> PROVIDED PASSAGE
********************
Attacker is remote and unauthenticated (AV:N/PR:N), but AC:H because success depends on a target-side empty-secret misconfiguration; full auth bypass yields C:H/I:H, no availability impact.

3.1 AV:N/AC:H/PR:N/UI:N/S:U/C:H/I:H/A:N
4.0 AV:N/AC:L/AT:P/PR:N/UI:N/VC:H/VI:H/VA:N/SC:N/SI:N/SA:N

Estimated by vuln.today — no official severity rating has been published for this CVE yet.

Lifecycle Timeline

1
Analysis Generated
Jul 02, 2026 - 19:32 vuln.today

Blast Radius

ecosystem impact
† from your stack dependencies † transitive graph · vuln.today resolves 4-path depth
  • 4 pypi packages depend on joserfc (3 direct, 1 indirect)

Ecosystem-wide dependent count for version 1.6.8.

DescriptionCVE.org

Summary

joserfc.jwt.decode accepts attacker-forged HMAC-signed tokens when the caller-supplied verification key is the empty string or None. HMACAlgorithm.sign and HMACAlgorithm.verify in src/joserfc/_rfc7518/jws_algs.py:62-70 feed whatever OctKey.get_op_key(...) produced into hmac.new(...), and OctKey.import_key only emits a SecurityWarning when the raw key is shorter than 14 bytes without rejecting zero-length input. Any application whose JWT secret is sourced from an unset environment variable, an unset Redis / DB row, a key finder fallback that returns "", or a Hash.new("")-style default verifies attacker tokens forged with HMAC(key=b"", signing_input) because the attacker trivially reproduces the same digest with no secret knowledge.

This is a cross-language sibling of jwt/ruby-jwt GHSA-c32j-vqhx-rx3x / CVE-2026-45363 (HS256/HS384/HS512 verify accepted an empty/nil HMAC key, filed 2026-05-13). ruby-jwt v3.2.0 added an ensure_valid_key! precondition that rejects empty keys at both sign and verify entry; joserfc has no equivalent. (The same primitive lives in the deprecated authlib.jose module by the same maintainer; filing this advisory against joserfc alongside a separate authlib advisory because the codebases are independent shipping artifacts on PyPI.)
********************
Dataset entries:
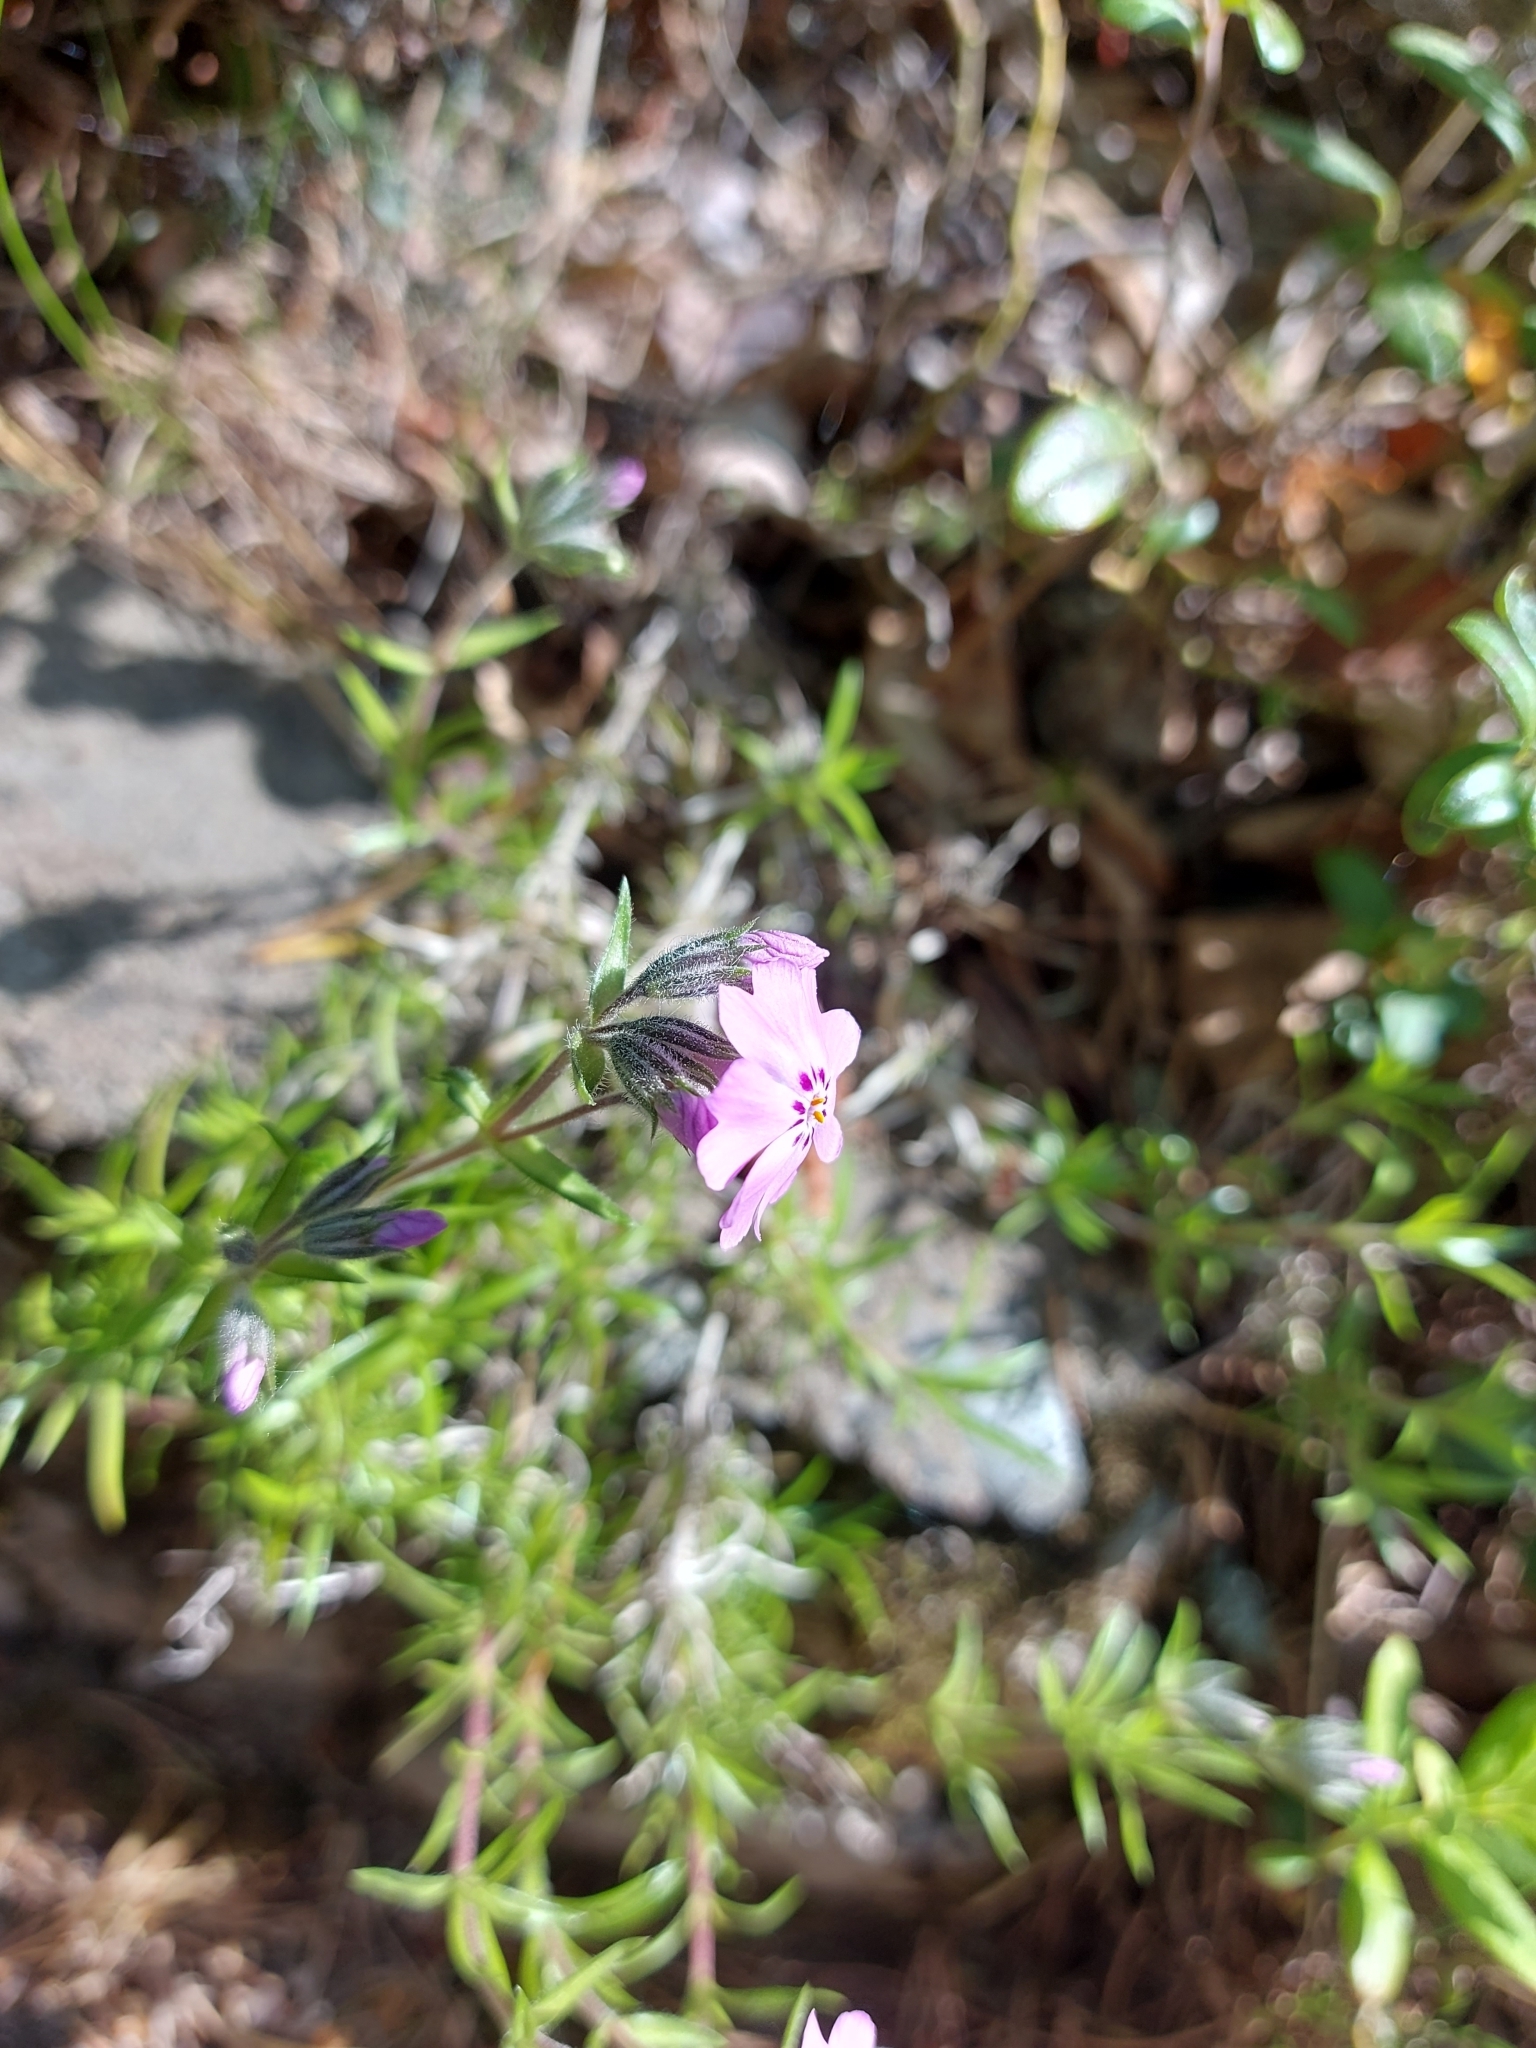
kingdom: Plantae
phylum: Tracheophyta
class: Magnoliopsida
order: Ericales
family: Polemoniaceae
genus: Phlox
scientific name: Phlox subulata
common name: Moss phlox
********************
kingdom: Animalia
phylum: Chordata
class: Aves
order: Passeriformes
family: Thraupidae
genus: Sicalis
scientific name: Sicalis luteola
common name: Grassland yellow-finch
********************
> EXPLORE THE MATERIAL
a – According to the joserfc advisory, why is the advisory filed against joserfc separately from the authlib advisory, even though the same flaw exists in authlib.jose?
b – Proceed with the joserfc advisory from where it stops.

> PER-TASK OUTPUTS
a – The advisory is filed separately because joserfc and authlib are independent codebases, each shipped as its own package on PyPI.

b –
Affected versions

joserfc (PyPI) <= 1.6.7 (latest published release reproduces). No patched release.

Privilege required

Unauthenticated. Any HTTP / RPC endpoint that calls joserfc.jwt.decode with a verification key sourced from configuration is reachable. The condition that makes the bug observable is operator-side: the configured secret resolves to "" or None. Common patterns that produce this state in production:

  • OctKey.import_key(os.environ.get("JWT_SECRET", ""))
  • A key finder callable that returns "" / None for an unknown kid
  • Default values like os.getenv("SECRET") or "", cfg.get("secret", "")
  • Database / Redis row lookup that returns "" for a missing row

Vulnerable code

src/joserfc/_rfc7518/jws_algs.py:43-70:

python
class HMACAlgorithm(JWSAlgModel):
    SHA256 = hashlib.sha256
    SHA384 = hashlib.sha384
    SHA512 = hashlib.sha512

    def __init__(self, sha_type, recommended=False):
        self.name = f"HS{sha_type}"
        self.description = f"HMAC using SHA-{sha_type}"
        self.recommended = recommended
        self.hash_alg = getattr(self, f"SHA{sha_type}")
        self.algorithm_security = sha_type

    def sign(self, msg: bytes, key: OctKey) -> bytes:
        op_key = key.get_op_key("sign")
        return hmac.new(op_key, msg, self.hash_alg).digest()

    def verify(self, msg: bytes, sig: bytes, key: OctKey) -> bool:
        op_key = key.get_op_key("verify")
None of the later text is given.